Одни слова звучали у него подчеркнуто протяженно — так и музыке звучат половины и целые ноты; другие произносил так же отчетливо, но пробегал их, словно четверти или восьмые. Пауза значила у него столько же, сколько и слово. Читал ли он поэму Маяковского или стихотворение Пушкина, «Коммунистический манифест» Маркса и Энгельса или фрагменты романа Достоевского — вы ощущали ритмическую основу текста, словно в музыке, ощущали ее как организующее начало, усугубляющее силу мысли, своеобразие стиля. Основная сила, основная энергия яхонтовской речи заключалась в ее ритме — устойчивом и многообразном. Это составляло одну из важнейших особенностей его исполнения. Неритмично он читать не умел.
Это, в сущности, и позволило Яхонтову по-новому подойти к исполнению стиха и — я не боюсь слова — совершить в этой области подлинную реформу.
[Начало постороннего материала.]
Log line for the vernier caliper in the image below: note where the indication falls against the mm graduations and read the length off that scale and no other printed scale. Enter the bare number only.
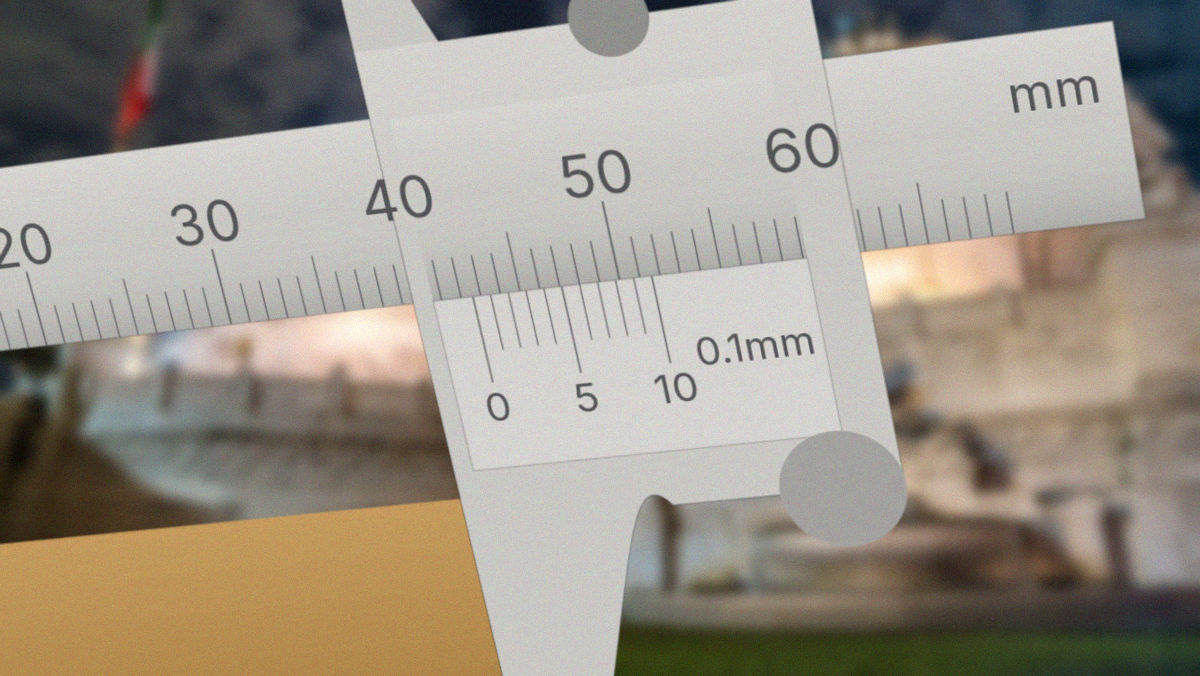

Потребность в этой реформе ощущал уже Станиславский, объяснявший неудачу с постановкой на сцене МХАТа «маленьких трагедий» Пушкина неумением актеров читать стихи.
Попытки подвести стих под общие законы сценической речи, привычка читать стихи как психологический монолог и не могли привести к удачам. Нужно было отрешиться и от декламационной напевности, продолжавшей звучать на литературных вечерах еще в 1920-х годах, и от распространенного отношения к стихам как к зарифмованной прозе.
Яхонтов нашел ключ, и огромный успех его выступлений перед тысячными аудиториями с программами, включавшими поэмы Маяковского, «маленькие трагедии» Пушкина, «Евгения Онегина», исполнявшегося подряд два вечера, «Горе от ума» — спектакль, в котором Яхонтов играл один за всех, — уже это могло бы свидетельствовать о его в этом деле новаторской роли.
Он читал лучше поэтов и лучше актеров. И не просто «лучше», а совсем по-другому.
Поэты почти всегда сохраняют ритмическую структуру стиха, несут стихотворную строку как отлитую в форме, как бы убеждают в неделимости стихотворной строки — ценят не слово, а строчку и, стремясь к передаче целого, не заботятся о словесных деталях.